Tomlinson-Blake took Mencap to an employment tribunal in 2016 and successfully argued she should have been paid the full national minimum wage (NMW) for time spent asleep at the house of someone she cared for. But now three judges have said that carers are only entitled to the minimum wage when required to be awake for work.
The case has been closely monitored by the social care sector, as the total bill for paying staff during the night could have been as high as £400 million.
Derek Lewis, chair of the Royal Mencap Society, said that the back payments would put many care providers under financial strain.
"The prospect of having to make large unfunded back payments threatened to bankrupt many providers, jeopardising the care of vulnerable people and the employment of their carers. Many hardworking care workers were given false expectations of an entitlement to back pay and they must be feeling very disappointed,” he said.
"We did not want to bring this case.

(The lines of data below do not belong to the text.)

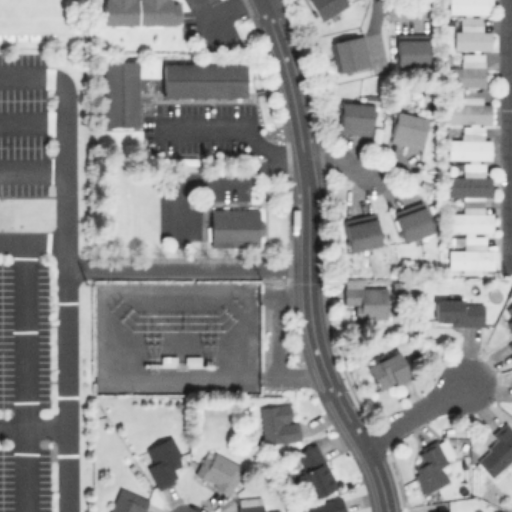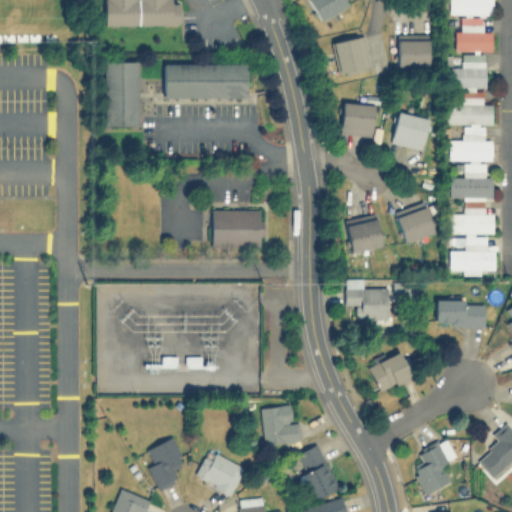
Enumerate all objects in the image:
road: (380, 3)
building: (469, 6)
park: (34, 7)
building: (323, 7)
building: (139, 12)
road: (219, 13)
building: (471, 37)
building: (411, 49)
building: (349, 54)
building: (465, 73)
building: (202, 79)
building: (118, 92)
parking lot: (204, 109)
building: (467, 110)
building: (354, 117)
road: (31, 121)
parking lot: (22, 124)
road: (227, 125)
road: (297, 125)
road: (62, 127)
building: (407, 129)
road: (508, 133)
parking lot: (185, 141)
building: (468, 148)
road: (338, 163)
road: (31, 168)
road: (219, 178)
building: (468, 185)
parking lot: (221, 192)
building: (5, 216)
parking lot: (177, 218)
building: (411, 220)
building: (469, 221)
building: (233, 226)
building: (360, 231)
building: (469, 255)
road: (184, 266)
building: (363, 298)
building: (457, 311)
building: (509, 321)
power substation: (175, 337)
road: (63, 344)
building: (386, 370)
road: (23, 375)
parking lot: (23, 384)
road: (331, 388)
road: (414, 414)
building: (276, 422)
road: (32, 425)
building: (497, 449)
building: (162, 459)
building: (430, 464)
building: (314, 469)
building: (217, 471)
building: (125, 501)
building: (251, 504)
building: (324, 506)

We had to do so because of the mayhem throughout the sector that would have been caused by previous court decisions and government enforcement action, including serious damage to Mencap's work in supporting people with learning disabilities.”

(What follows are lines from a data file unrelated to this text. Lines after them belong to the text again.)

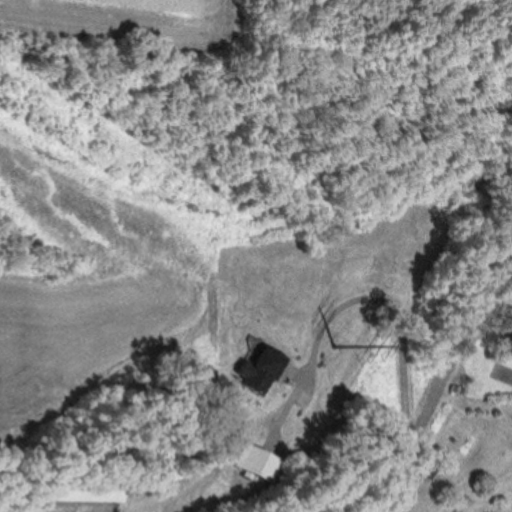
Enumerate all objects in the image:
power tower: (339, 340)
building: (266, 370)
road: (443, 392)
building: (263, 464)
building: (87, 494)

Alan Lewis, an employment law partner at Irwin Mitchell, said that the result has provided much-needed clarity over the pay care workers are entitled to.
“This is a significant judgment and unless successfully challenged it will save care homes thousands of pounds. The decision provides a clear dividing line between when workers are actually working and are entitled to be paid at least the National Minimum Wage, and when they are only available for work and are not entitled to be paid,” he said. "Essentially, workers who are required to sleep at their clients' premises, or remain at home on call, will only be entitled to be paid if they are called on to perform work during those shifts."

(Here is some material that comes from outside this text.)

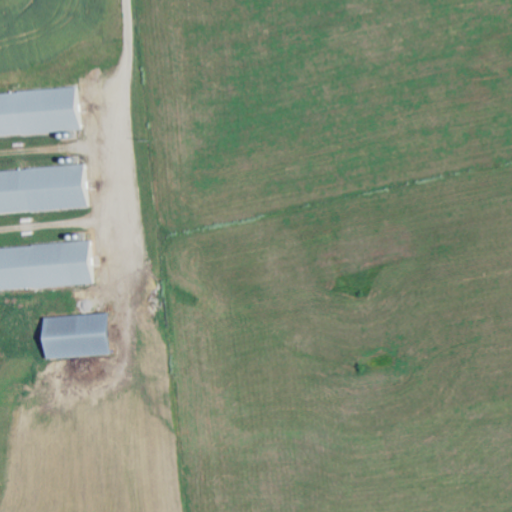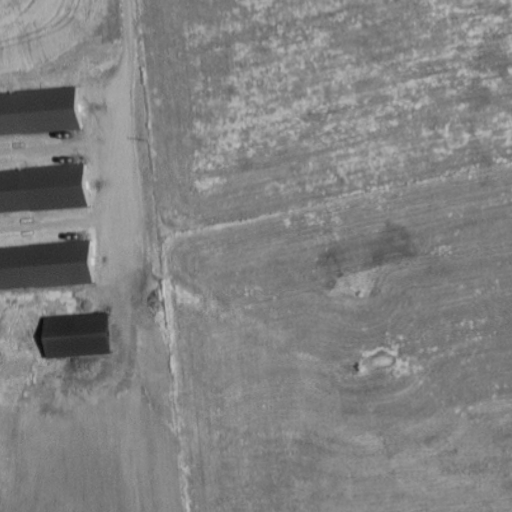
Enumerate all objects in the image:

In 2017 many employers were encouraged to sign up to HMRC's Social Care Compliance scheme to declare how much they had underpaid staff for sleep-in shifts in exchange for not receiving penalties of up to £20,000 per worker or being publicly named for underpayment.
"This is much more straightforward and the decision will be welcomed by care homes who have been subjected to changing and conflicting guidance from the government and HMRC," added Lewis, warning however that: "To be accepted onto the scheme employers had to repay underpaid NMW to their workers, and those that did so are unlikely to be able to get that money back."
Tom Long, legal director and healthcare employment specialist at Shakespeare Martineau, welcomed the move but said the care sector still needs help with wider financial pressures.
“This ruling will be a huge relief to care providers, who faced a vast hike in their future pay bill, together with significant claims for back pay. However, with HMRC previously pledging to take action around enforcing the back payments of national minimum wage for sleep-in work, a number of questions still remain to be answered around their action taken to date,” he said.
“If the employment appeal tribunal’s decision in favour of carers had been upheld it would have had significant ramifications for the entire sector, with massive uncertainty prevailing around where the money would come from to pay for social care in the future. This could have potentially driven smaller providers out of business, and encouraged larger providers to hand back contracts to local authorities, due to them no longer being economically viable.
“Regardless of the ruling, there is no doubt that the sector needs further support. To relieve the significant ongoing cost pressures facing the sector it is essential that local authorities and care providers look to central government for workable funding solutions. This should enable the sector to maintain high standards of care in the years to come.”